In the paper, published in the September 2015 edition of the journal Trends in Cognitive Sciences, Perkins and his colleagues present this new theory explaining the link between neuroticism and creativity.

Overthinking is a hallmark of high neuroticism. Thinking too much can result from a hyperactivity to perceived threats, which can contribute to both anxiety and the capacity to solve problems creatively.

For instance, Sir Isaac Newton was notoriously neurotic, but it may have been his tendency to dwell on a problem that led him to his groundbreaking scientific advances, including his formulation of the law of gravity, according to the paper.

This makes sense if you look at creativity as the ability to exercise flexibility in generating solutions to various real-world problems.

"If neurotic people tend to think more about problems due to having a lot of threat-related self-generated thoughts -- which explains their tendency to feel unhappy -- it seems likely they will have a better chance to create solutions to those problems, compared to low scorers on neuroticism who look on the bright side of life all the time," Perkins said.

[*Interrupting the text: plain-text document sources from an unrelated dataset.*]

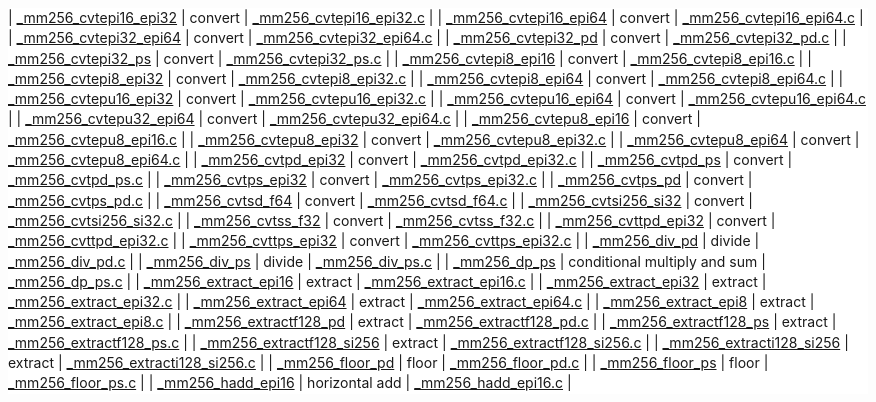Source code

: | [_mm256_cvtepi16_epi32](_mm256_cvtepi16_epi32.md) | convert | [_mm256_cvtepi16_epi32.c](../../../src/example/avx/_mm256_cvtepi16_epi32.c) |
| [_mm256_cvtepi16_epi64](_mm256_cvtepi16_epi64.md) | convert | [_mm256_cvtepi16_epi64.c](../../../src/example/avx/_mm256_cvtepi16_epi64.c) |
| [_mm256_cvtepi32_epi64](_mm256_cvtepi32_epi64.md) | convert | [_mm256_cvtepi32_epi64.c](../../../src/example/avx/_mm256_cvtepi32_epi64.c) |
| [_mm256_cvtepi32_pd](_mm256_cvtepi32_pd.md) | convert | [_mm256_cvtepi32_pd.c](../../../src/example/avx/_mm256_cvtepi32_pd.c) |
| [_mm256_cvtepi32_ps](_mm256_cvtepi32_ps.md) | convert | [_mm256_cvtepi32_ps.c](../../../src/example/avx/_mm256_cvtepi32_ps.c) |
| [_mm256_cvtepi8_epi16](_mm256_cvtepi8_epi16.md) | convert | [_mm256_cvtepi8_epi16.c](../../../src/example/avx/_mm256_cvtepi8_epi16.c) |
| [_mm256_cvtepi8_epi32](_mm256_cvtepi8_epi32.md) | convert | [_mm256_cvtepi8_epi32.c](../../../src/example/avx/_mm256_cvtepi8_epi32.c) |
| [_mm256_cvtepi8_epi64](_mm256_cvtepi8_epi64.md) | convert | [_mm256_cvtepi8_epi64.c](../../../src/example/avx/_mm256_cvtepi8_epi64.c) |
| [_mm256_cvtepu16_epi32](_mm256_cvtepu16_epi32.md) | convert | [_mm256_cvtepu16_epi32.c](../../../src/example/avx/_mm256_cvtepu16_epi32.c) |
| [_mm256_cvtepu16_epi64](_mm256_cvtepu16_epi64.md) | convert | [_mm256_cvtepu16_epi64.c](../../../src/example/avx/_mm256_cvtepu16_epi64.c) |
| [_mm256_cvtepu32_epi64](_mm256_cvtepu32_epi64.md) | convert | [_mm256_cvtepu32_epi64.c](../../../src/example/avx/_mm256_cvtepu32_epi64.c) |
| [_mm256_cvtepu8_epi16](_mm256_cvtepu8_epi16.md) | convert | [_mm256_cvtepu8_epi16.c](../../../src/example/avx/_mm256_cvtepu8_epi16.c) |
| [_mm256_cvtepu8_epi32](_mm256_cvtepu8_epi32.md) | convert | [_mm256_cvtepu8_epi32.c](../../../src/example/avx/_mm256_cvtepu8_epi32.c) |
| [_mm256_cvtepu8_epi64](_mm256_cvtepu8_epi64.md) | convert | [_mm256_cvtepu8_epi64.c](../../../src/example/avx/_mm256_cvtepu8_epi64.c) |
| [_mm256_cvtpd_epi32](_mm256_cvtpd_epi32.md) | convert | [_mm256_cvtpd_epi32.c](../../../src/example/avx/_mm256_cvtpd_epi32.c) |
| [_mm256_cvtpd_ps](_mm256_cvtpd_ps.md) | convert | [_mm256_cvtpd_ps.c](../../../src/example/avx/_mm256_cvtpd_ps.c) |
| [_mm256_cvtps_epi32](_mm256_cvtps_epi32.md) | convert | [_mm256_cvtps_epi32.c](../../../src/example/avx/_mm256_cvtps_epi32.c) |
| [_mm256_cvtps_pd](_mm256_cvtps_pd.md) | convert | [_mm256_cvtps_pd.c](../../../src/example/avx/_mm256_cvtps_pd.c) |
| [_mm256_cvtsd_f64](_mm256_cvtsd_f64.md) | convert | [_mm256_cvtsd_f64.c](../../../src/example/avx/_mm256_cvtsd_f64.c) |
| [_mm256_cvtsi256_si32](_mm256_cvtsi256_si32.md) | convert | [_mm256_cvtsi256_si32.c](../../../src/example/avx/_mm256_cvtsi256_si32.c) |
| [_mm256_cvtss_f32](_mm256_cvtss_f32.md) | convert | [_mm256_cvtss_f32.c](../../../src/example/avx/_mm256_cvtss_f32.c) |
| [_mm256_cvttpd_epi32](_mm256_cvttpd_epi32.md) | convert | [_mm256_cvttpd_epi32.c](../../../src/example/avx/_mm256_cvttpd_epi32.c) |
| [_mm256_cvttps_epi32](_mm256_cvttps_epi32.md) | convert | [_mm256_cvttps_epi32.c](../../../src/example/avx/_mm256_cvttps_epi32.c) |
| [_mm256_div_pd](_mm256_div_pd.md) | divide | [_mm256_div_pd.c](../../../src/example/avx/_mm256_div_pd.c) |
| [_mm256_div_ps](_mm256_div_ps.md) | divide | [_mm256_div_ps.c](../../../src/example/avx/_mm256_div_ps.c) |
| [_mm256_dp_ps](_mm256_dp_ps.md) | conditional multiply and sum | [_mm256_dp_ps.c](../../../src/example/avx/_mm256_dp_ps.c) |
| [_mm256_extract_epi16](_mm256_extract_epi16.md) | extract | [_mm256_extract_epi16.c](../../../src/example/avx/_mm256_extract_epi16.c) |
| [_mm256_extract_epi32](_mm256_extract_epi32.md) | extract | [_mm256_extract_epi32.c](../../../src/example/avx/_mm256_extract_epi32.c) |
| [_mm256_extract_epi64](_mm256_extract_epi64.md) | extract | [_mm256_extract_epi64.c](../../../src/example/avx/_mm256_extract_epi64.c) |
| [_mm256_extract_epi8](_mm256_extract_epi8.md) | extract | [_mm256_extract_epi8.c](../../../src/example/avx/_mm256_extract_epi8.c) |
| [_mm256_extractf128_pd](_mm256_extractf128_pd.md) | extract | [_mm256_extractf128_pd.c](../../../src/example/avx/_mm256_extractf128_pd.c) |
| [_mm256_extractf128_ps](_mm256_extractf128_ps.md) | extract | [_mm256_extractf128_ps.c](../../../src/example/avx/_mm256_extractf128_ps.c) |
| [_mm256_extractf128_si256](_mm256_extractf128_si256.md) | extract | [_mm256_extractf128_si256.c](../../../src/example/avx/_mm256_extractf128_si256.c) |
| [_mm256_extracti128_si256](_mm256_extracti128_si256.md) | extract | [_mm256_extracti128_si256.c](../../../src/example/avx/_mm256_extracti128_si256.c) |
| [_mm256_floor_pd](_mm256_floor_pd.md) | floor | [_mm256_floor_pd.c](../../../src/example/avx/_mm256_floor_pd.c) |
| [_mm256_floor_ps](_mm256_floor_ps.md) | floor | [_mm256_floor_ps.c](../../../src/example/avx/_mm256_floor_ps.c) |
| [_mm256_hadd_epi16](_mm256_hadd_epi16.md) | horizontal add | [_mm256_hadd_epi16.c](../../../src/example/avx/_mm256_hadd_epi16.c) |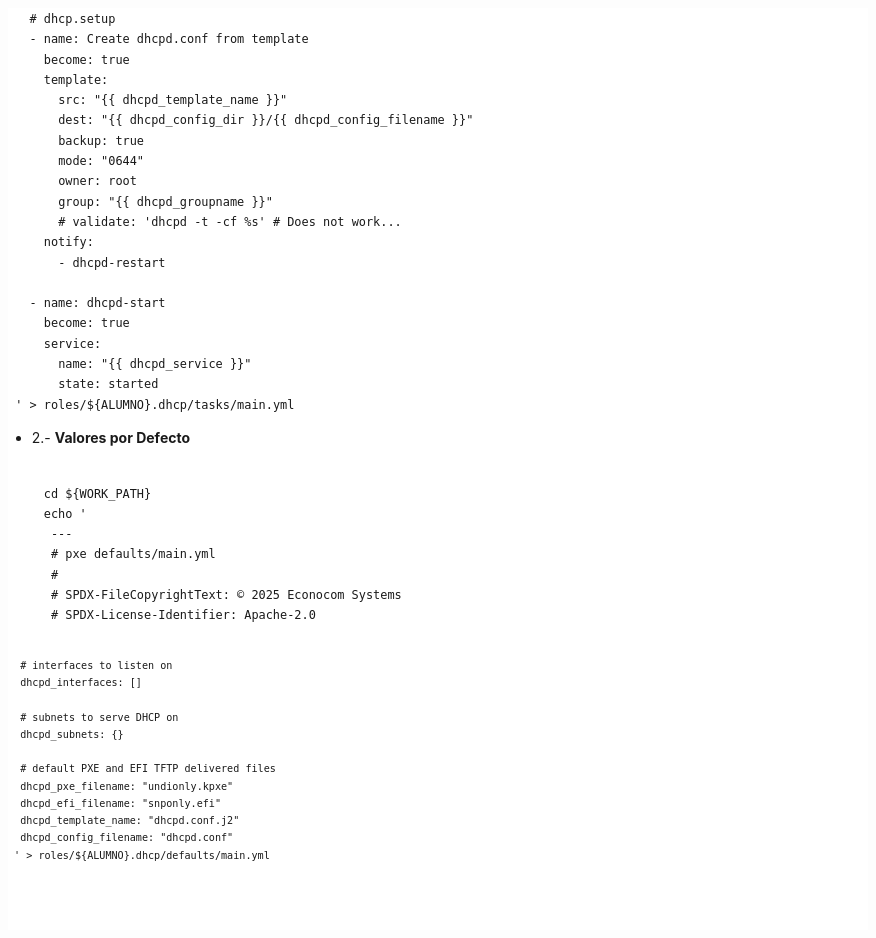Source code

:        # dhcp.setup        			       
       - name: Create dhcpd.conf from template
	     become: true	   
         template:
           src: "{{ dhcpd_template_name }}"
           dest: "{{ dhcpd_config_dir }}/{{ dhcpd_config_filename }}"
           backup: true
           mode: "0644"
           owner: root
           group: "{{ dhcpd_groupname }}"
           # validate: 'dhcpd -t -cf %s' # Does not work...
         notify:
           - dhcpd-restart
		   
       - name: dhcpd-start
	     become: true
         service:
           name: "{{ dhcpd_service }}"
           state: started			   
 	 ' > roles/${ALUMNO}.dhcp/tasks/main.yml
</code> </pre></div>

+  2.- **Valores por Defecto**
<div class="prism-wrapper"><pre class="language-yaml"><code>
     cd ${WORK_PATH}
     echo '
      ---
      # pxe defaults/main.yml
      #
      # SPDX-FileCopyrightText: © 2025 Econocom Systems <support@econocom.com>
      # SPDX-License-Identifier: Apache-2.0	  

      # interfaces to listen on
      dhcpd_interfaces: []
		  
      # subnets to serve DHCP on
      dhcpd_subnets: {}
      
      # default PXE and EFI TFTP delivered files
      dhcpd_pxe_filename: "undionly.kpxe"
      dhcpd_efi_filename: "snponly.efi"
      dhcpd_template_name: "dhcpd.conf.j2"
	  dhcpd_config_filename: "dhcpd.conf"      
 	 ' > roles/${ALUMNO}.dhcp/defaults/main.yml	  
</code> </pre></div>

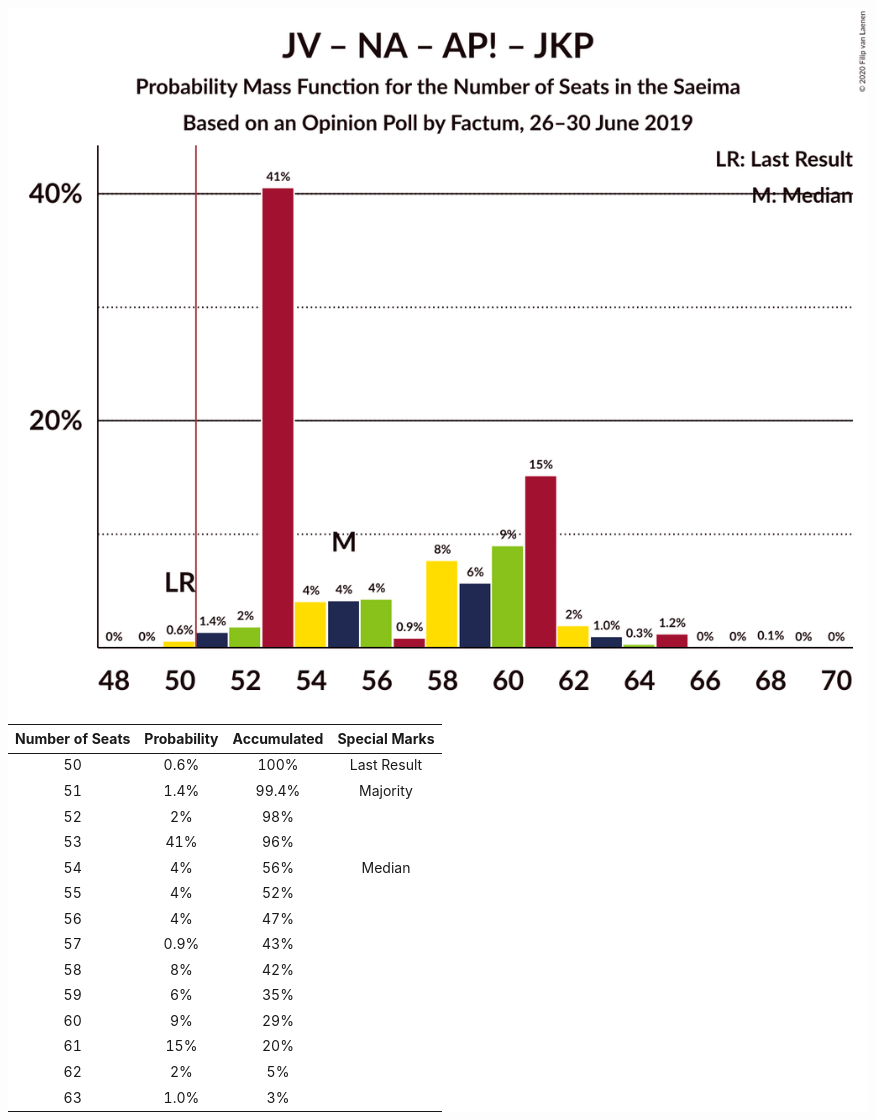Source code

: ![Graph with seats probability mass function not yet produced](2019-06-30-Factum-coalitions-seats-pmf-jv–na–ap–jkp.png "Seats Probability Mass Function")

| Number of Seats | Probability | Accumulated | Special Marks |
|:---------------:|:-----------:|:-----------:|:-------------:|
| 50 | 0.6% | 100% | Last Result |
| 51 | 1.4% | 99.4% | Majority |
| 52 | 2% | 98% |  |
| 53 | 41% | 96% |  |
| 54 | 4% | 56% | Median |
| 55 | 4% | 52% |  |
| 56 | 4% | 47% |  |
| 57 | 0.9% | 43% |  |
| 58 | 8% | 42% |  |
| 59 | 6% | 35% |  |
| 60 | 9% | 29% |  |
| 61 | 15% | 20% |  |
| 62 | 2% | 5% |  |
| 63 | 1.0% | 3% |  |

What does this look like in the brain? The researchers noticed spontaneous high activity in areas of the brain involved in the conscious perception of threat, the medial prefrontal cortex and the posterior cingulate cortex.

This suggests that it's not just overthinking in general that characterizes neuroticism and creativity, but rather a particular type of overthinking -- the brain is responding to a perceived threat and going into overthinking mode to solve the problem.